Carta e Penna battono touchscreen e tastiere

27 novembre 2023
Appunti e memoria: Chi prende appunti scrivendo a mano ricorda meglio ciò che ha scritto A svelarlo uno studio dell'Università di Tokyo: scrivere su un foglio aiuta perché la "liquidità" del digitale fa sì che il cervello non riesca ad attribuire una posizione spaziale univoca alle informazioni

Tutti, almeno una volta, ne avranno avuto il dubbio o una vaga percezione. Fino ad oggi però, l’idea che scrivere in formato digitale invece che con carta e penna lasciasse un ricordo meno definito nella nostra mente, non aveva ancora trovato riscontro e conferma scientifica, rimanendo considerabile come un preconcetto da tradizionalisti obsoleti. Ci ha pensato un gruppo di ricercatori dell'Università di Tokyo a dare solidità e portare le prove di questa teoria con uno studio pubblicato su Frontiers in Behavioural Neuroscience. Nello studio 48 volontari – tra  18 e 29 anni di età – hanno letto un dialogo in cui erano citate 14 date, legate ad appuntamenti e vari compiti da eseguire. Conclusa la lettura, i soggetti sono stati divisi in tre gruppi ed è stato chiesto loro di annotarsi la sequenza di azioni da eseguire nel tempo in tre modi diversi: con carta e penna, su un'app con calendario digitale per tablet (usando uno stilo), e con un'app calendario per smartphone (usando il touch screen).

A distanza di un'ora dall’appunto ai tre gruppi è stato sottoposto un test con domande relative agli appunti trascritti in precedenza. Mentre i soggetti compilavano il questionario, un dispositivo a risonanza magnetica a cui erano collegati analizzava il flusso del sangue cerebrale e le regioni del cervello che “brillavano di più” (ovvero quelle maggiormente irrorate). A spiegare i risultati Kuniyoshi Sakai, docente di neurobiologia all'Università di Tokyo:

"Abbiamo osservato che chi ha usato carta e penna ha avuto, rispetto agli altri gruppi, più attività nelle aree cerebrali associate al linguaggio, alla visualizzazione dell'immaginario e nell'ippocampo, area che si sa essere associata ai ricordi e alle informazioni spaziali", inoltre "Chi ha usato carta e penna è stato più veloce nel compilare il questionario. Riteniamo che questa differenza sia dovuta al diverso modo di formazione dei ricordi che ha chi scrive a penna e chi scrive su un mezzo digitale".

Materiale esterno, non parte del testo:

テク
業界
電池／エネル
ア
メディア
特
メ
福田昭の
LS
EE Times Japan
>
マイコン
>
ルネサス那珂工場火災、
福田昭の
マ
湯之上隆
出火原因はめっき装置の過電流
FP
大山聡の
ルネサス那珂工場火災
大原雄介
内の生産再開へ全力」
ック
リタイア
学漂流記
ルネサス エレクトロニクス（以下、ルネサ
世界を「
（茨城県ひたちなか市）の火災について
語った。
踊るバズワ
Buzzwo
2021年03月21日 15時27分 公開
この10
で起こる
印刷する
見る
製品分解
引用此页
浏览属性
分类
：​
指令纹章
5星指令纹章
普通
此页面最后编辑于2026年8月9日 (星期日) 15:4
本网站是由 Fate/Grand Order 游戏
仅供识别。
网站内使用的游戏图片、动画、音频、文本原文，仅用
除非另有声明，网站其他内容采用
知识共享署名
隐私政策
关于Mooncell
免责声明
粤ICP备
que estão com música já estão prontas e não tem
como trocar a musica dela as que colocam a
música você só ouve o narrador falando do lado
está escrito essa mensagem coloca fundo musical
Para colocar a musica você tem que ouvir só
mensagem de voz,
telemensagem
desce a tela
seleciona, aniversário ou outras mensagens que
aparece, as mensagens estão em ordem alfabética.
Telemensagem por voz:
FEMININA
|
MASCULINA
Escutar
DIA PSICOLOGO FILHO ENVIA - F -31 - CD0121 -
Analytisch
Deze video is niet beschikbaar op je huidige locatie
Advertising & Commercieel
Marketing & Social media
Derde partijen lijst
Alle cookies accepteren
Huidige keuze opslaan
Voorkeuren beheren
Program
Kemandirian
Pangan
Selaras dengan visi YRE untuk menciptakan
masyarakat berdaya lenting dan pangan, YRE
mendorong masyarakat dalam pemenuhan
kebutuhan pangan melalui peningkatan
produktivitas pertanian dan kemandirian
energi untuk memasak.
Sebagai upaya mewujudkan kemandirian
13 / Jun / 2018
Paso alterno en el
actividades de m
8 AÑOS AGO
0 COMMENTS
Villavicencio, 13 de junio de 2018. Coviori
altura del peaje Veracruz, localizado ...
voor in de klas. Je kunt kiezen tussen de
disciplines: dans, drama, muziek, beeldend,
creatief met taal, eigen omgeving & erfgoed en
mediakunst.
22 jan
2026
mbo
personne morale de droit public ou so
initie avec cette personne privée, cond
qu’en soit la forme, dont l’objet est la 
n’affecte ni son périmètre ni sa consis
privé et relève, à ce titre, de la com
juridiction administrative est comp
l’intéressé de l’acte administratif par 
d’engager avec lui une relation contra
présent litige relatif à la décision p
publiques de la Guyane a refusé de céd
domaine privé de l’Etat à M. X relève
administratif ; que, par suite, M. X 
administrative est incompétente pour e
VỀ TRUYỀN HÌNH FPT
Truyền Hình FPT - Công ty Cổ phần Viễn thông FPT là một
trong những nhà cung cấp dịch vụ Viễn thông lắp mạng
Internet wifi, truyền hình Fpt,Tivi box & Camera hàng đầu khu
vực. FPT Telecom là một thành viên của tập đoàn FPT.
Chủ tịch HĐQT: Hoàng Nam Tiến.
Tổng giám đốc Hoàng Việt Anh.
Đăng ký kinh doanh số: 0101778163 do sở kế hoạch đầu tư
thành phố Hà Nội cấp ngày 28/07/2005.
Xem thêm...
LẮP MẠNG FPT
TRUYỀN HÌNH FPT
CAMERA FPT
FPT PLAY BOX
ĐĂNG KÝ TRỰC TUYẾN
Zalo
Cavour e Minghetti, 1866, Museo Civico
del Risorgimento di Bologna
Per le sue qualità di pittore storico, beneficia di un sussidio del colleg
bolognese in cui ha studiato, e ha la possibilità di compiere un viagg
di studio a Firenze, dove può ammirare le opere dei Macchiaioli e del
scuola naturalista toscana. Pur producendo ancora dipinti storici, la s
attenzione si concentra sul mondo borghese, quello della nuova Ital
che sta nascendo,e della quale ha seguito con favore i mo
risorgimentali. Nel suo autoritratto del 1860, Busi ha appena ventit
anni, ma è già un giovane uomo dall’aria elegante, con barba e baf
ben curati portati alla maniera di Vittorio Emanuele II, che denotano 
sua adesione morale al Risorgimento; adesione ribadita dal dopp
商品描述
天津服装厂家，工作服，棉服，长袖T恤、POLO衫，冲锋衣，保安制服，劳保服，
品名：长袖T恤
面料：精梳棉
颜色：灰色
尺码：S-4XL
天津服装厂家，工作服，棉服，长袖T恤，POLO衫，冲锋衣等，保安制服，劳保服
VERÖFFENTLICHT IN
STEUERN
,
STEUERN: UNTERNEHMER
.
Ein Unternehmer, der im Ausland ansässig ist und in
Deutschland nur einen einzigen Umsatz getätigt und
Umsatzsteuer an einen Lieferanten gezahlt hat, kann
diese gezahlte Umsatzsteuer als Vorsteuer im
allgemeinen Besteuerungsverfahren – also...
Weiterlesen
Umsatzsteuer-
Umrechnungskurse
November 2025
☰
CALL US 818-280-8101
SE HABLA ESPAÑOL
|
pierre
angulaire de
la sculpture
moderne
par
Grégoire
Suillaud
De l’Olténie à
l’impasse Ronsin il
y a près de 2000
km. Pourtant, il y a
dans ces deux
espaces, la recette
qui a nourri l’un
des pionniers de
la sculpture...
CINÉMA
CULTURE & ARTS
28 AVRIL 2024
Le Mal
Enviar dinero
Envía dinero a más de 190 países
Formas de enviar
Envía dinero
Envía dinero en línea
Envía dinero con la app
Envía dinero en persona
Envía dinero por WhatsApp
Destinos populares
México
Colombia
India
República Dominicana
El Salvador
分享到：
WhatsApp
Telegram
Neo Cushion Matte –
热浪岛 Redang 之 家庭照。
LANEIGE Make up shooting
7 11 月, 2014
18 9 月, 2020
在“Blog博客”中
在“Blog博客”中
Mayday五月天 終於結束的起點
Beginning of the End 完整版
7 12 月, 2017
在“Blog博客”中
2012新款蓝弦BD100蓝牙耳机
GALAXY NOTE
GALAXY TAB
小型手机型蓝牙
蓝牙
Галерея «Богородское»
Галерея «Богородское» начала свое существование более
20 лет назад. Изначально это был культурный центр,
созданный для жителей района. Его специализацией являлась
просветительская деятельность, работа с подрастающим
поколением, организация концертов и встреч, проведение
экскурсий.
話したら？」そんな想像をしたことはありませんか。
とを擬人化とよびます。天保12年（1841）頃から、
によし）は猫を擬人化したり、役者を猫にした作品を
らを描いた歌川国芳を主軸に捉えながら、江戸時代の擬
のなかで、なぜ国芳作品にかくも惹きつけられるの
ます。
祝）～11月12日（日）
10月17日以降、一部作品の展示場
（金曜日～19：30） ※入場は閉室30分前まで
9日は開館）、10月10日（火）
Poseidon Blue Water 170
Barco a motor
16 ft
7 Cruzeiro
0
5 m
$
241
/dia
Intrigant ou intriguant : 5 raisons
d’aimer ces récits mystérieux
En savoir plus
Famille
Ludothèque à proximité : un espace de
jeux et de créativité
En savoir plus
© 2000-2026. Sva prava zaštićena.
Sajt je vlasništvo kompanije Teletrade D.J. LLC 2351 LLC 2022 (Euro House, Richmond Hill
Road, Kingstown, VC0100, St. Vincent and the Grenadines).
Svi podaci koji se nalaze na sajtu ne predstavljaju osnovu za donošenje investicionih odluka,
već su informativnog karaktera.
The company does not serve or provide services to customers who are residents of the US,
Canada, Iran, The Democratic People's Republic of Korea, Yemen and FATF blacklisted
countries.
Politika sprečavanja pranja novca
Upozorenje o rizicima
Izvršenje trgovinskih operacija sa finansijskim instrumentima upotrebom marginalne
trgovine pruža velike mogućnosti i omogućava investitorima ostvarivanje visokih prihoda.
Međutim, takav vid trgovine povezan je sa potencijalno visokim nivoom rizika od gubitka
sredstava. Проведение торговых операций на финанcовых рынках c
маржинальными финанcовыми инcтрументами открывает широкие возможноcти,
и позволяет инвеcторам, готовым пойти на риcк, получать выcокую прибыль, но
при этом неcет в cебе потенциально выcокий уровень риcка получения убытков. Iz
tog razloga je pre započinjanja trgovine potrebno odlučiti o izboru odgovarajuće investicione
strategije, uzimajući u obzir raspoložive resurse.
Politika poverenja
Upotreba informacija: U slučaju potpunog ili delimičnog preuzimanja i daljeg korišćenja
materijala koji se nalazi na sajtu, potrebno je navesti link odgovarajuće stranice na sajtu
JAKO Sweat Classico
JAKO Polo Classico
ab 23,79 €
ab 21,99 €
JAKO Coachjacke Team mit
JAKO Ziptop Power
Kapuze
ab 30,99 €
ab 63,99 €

Il motivo per cui prendere appunti con carta e penna imprime in modo più efficace i ricordi sembra essere legato alla natura spaziale della scrittura a mano: "Quando prendiamo appunti scrivendo su un quaderno fisico, le informazioni che scriviamo occupano un posto ben preciso nello spazio, che peraltro è permanente. Possiamo riaprire il quaderno in qualsiasi momento, e l'informazione sarà sempre nello stesso posto" spiega Sakai. "Con il digitale è diverso. Lo spazio in cui vengono memorizzate le informazioni è più confuso, perché è virtuale e non è univoco ma soltanto relativo: lo creiamo semplicemente facendo scorrere lo schermo. Ma se faccio scorrere lo schermo, o se spengo il tablet, è come se quanto ho scritto prima fosse, ai miei occhi. Questa "liquidità" del digitale fa sì che il cervello non riesca ad attribuire una posizione spaziale univoca alle informazioni. E la memoria ne risente".

 

 L’importanza della collocazione spaziale delle informazioni è d’altro canto alla base di molte tecniche mnemoniche in auge fin dall’antichità, come il ciceroniano “palazzo mentrale”, dove per ricordare una sequenza di cose si immagina di disporle in maniera ordinata nelle varie stanze di un palazzo, o le mappe concettuali che, molto in uso durante il rinascimento, stanno tornando oggi ad interessare in molti campi del sapere e perfino del corporate.

 

Inoltre – al contrario della tastiera che incoraggia la trascrizione passiva – l'uso di carta e penna induce chi prende appunti a riepilogare mentalmente quanto appreso per poi trascriverlo in maniera attiva, con parole proprie, appropriandosi di più del contenuto.

Prendere appunti con carta e penna ci permette inoltre, all’occorrenza, di variare liberamente dimensione, carattere, e persino di passare dalla scrittura al disegno mantenendo la continuità dell’atto, senza quindi interrompere l’ascolto ne il gesto di scrittura per aprire altri programmi o passare da un tool all’altro.